▶ **WHAT NEEDS TO BE DONE**
Below are the records; copy each line in which "elbow" can be found.

(Dataset records)
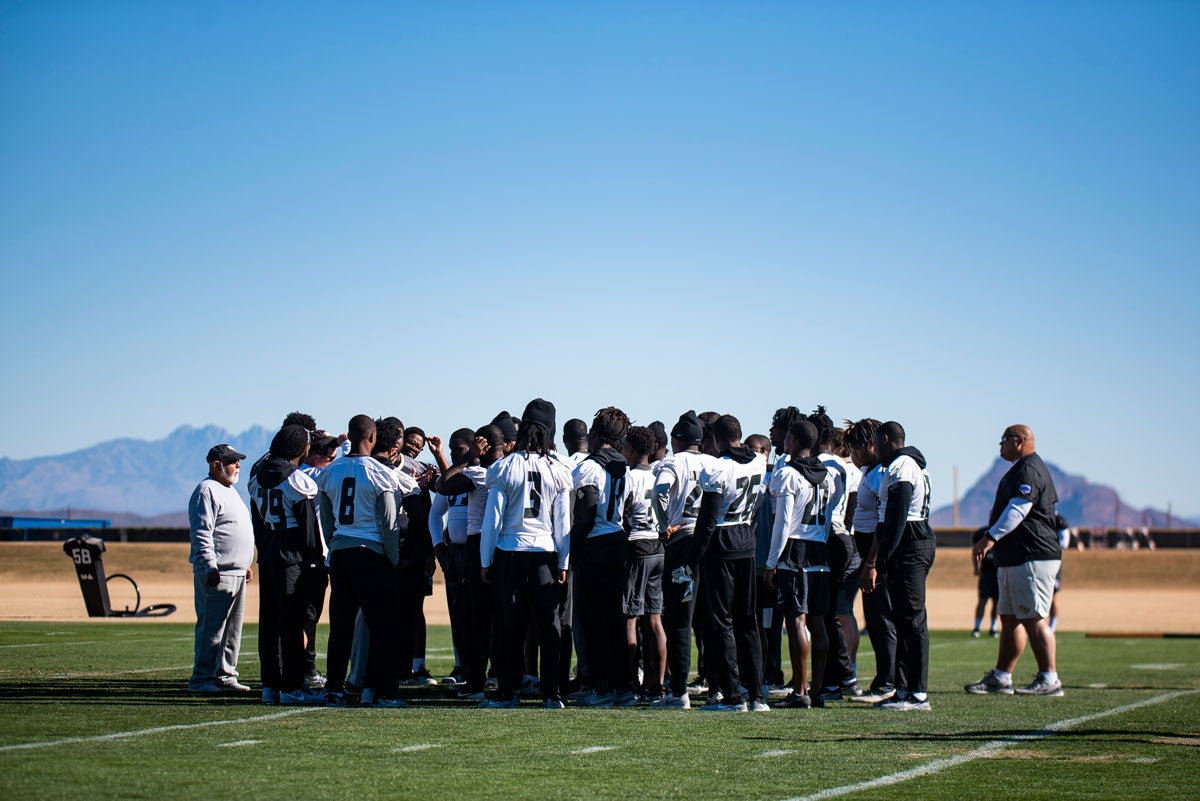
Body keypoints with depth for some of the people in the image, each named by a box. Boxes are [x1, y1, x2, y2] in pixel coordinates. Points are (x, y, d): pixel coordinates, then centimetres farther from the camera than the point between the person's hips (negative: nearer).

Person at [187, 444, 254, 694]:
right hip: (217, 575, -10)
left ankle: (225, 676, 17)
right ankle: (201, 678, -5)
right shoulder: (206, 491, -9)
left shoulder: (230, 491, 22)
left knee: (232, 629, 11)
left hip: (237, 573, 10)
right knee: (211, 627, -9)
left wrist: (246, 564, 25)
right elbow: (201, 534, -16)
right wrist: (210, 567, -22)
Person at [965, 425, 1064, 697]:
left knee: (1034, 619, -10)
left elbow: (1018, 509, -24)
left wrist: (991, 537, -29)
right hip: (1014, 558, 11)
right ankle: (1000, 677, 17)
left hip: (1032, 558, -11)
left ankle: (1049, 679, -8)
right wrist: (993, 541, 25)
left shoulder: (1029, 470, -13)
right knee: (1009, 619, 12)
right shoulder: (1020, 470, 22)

==

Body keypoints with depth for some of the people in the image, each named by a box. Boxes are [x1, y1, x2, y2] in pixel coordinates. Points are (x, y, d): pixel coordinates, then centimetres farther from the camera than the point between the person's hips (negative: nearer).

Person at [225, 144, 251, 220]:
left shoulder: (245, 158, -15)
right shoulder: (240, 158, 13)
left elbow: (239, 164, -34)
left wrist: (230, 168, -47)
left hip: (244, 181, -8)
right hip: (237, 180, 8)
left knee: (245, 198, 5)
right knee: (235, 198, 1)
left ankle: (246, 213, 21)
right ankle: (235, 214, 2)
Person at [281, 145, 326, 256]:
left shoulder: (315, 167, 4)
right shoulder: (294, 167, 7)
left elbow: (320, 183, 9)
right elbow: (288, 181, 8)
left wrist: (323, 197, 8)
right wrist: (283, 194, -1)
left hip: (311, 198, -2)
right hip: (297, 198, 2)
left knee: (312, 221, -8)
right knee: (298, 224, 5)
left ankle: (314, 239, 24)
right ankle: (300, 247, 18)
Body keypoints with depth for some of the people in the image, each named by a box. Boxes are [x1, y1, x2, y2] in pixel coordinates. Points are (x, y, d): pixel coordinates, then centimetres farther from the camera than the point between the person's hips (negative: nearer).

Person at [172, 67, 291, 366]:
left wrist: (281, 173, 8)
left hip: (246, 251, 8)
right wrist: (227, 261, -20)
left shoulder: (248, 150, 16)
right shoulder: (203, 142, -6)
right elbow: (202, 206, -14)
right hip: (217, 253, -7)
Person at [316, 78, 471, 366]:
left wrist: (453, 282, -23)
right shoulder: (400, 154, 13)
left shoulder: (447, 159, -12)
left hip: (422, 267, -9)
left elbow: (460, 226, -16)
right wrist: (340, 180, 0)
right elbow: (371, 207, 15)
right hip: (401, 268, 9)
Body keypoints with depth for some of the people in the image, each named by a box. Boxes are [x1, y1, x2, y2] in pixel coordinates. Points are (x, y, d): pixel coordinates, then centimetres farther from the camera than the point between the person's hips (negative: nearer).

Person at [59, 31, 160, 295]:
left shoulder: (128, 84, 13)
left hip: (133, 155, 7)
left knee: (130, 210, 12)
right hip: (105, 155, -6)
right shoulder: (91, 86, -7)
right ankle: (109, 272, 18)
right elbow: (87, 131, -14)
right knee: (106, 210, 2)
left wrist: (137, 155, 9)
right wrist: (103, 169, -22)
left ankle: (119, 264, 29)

* * *

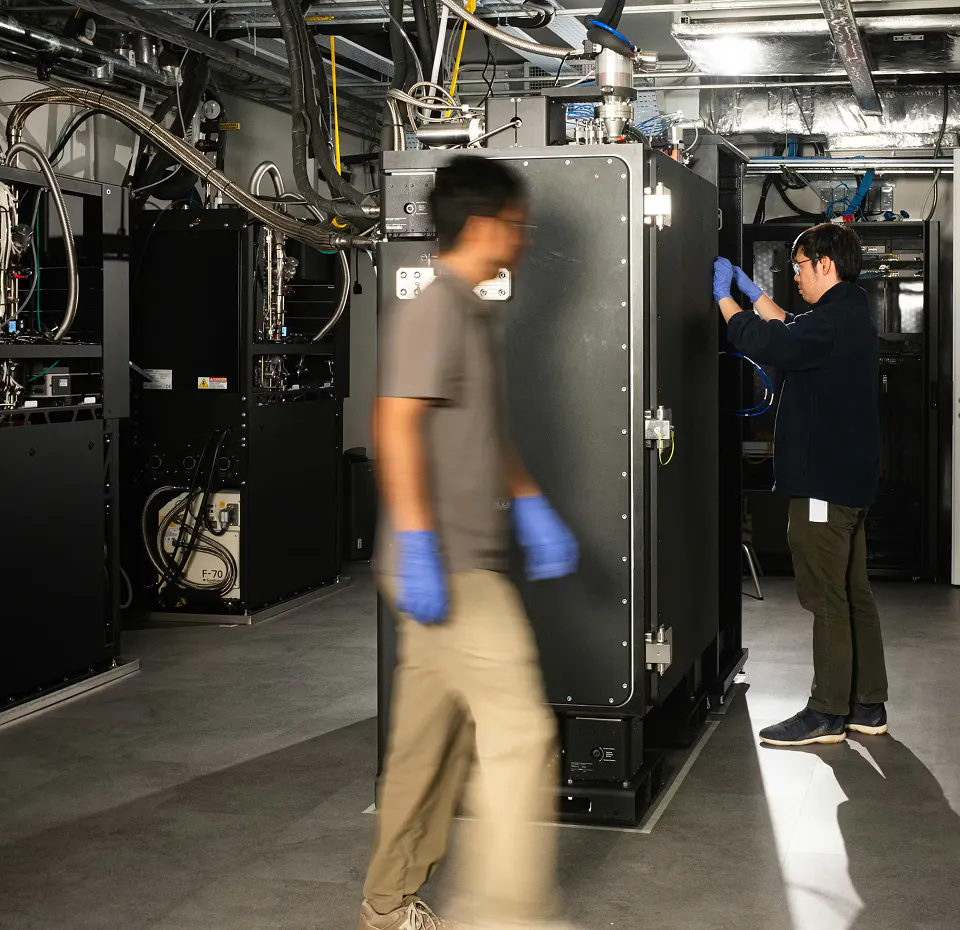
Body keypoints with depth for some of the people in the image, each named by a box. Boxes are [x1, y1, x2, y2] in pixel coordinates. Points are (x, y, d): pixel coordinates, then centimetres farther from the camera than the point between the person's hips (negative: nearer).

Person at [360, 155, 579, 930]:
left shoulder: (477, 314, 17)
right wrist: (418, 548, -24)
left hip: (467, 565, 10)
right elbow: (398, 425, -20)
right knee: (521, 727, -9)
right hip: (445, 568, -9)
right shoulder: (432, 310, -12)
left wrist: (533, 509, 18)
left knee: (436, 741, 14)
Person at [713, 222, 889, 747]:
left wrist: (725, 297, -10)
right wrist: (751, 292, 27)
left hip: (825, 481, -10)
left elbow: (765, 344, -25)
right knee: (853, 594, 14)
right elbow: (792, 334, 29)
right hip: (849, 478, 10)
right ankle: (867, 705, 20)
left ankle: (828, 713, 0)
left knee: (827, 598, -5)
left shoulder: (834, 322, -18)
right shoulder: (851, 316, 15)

▶ **WRITTEN ANSWER**
right elbow: (201, 534, -16)
left elbow: (1018, 509, -24)
left elbow: (239, 164, -34)
left elbow: (320, 183, 9)
right elbow: (288, 181, 8)
right elbow: (202, 206, -14)
left elbow: (460, 226, -16)
right elbow: (371, 207, 15)
right elbow: (87, 131, -14)
right elbow: (398, 425, -20)
left elbow: (765, 344, -25)
right elbow: (792, 334, 29)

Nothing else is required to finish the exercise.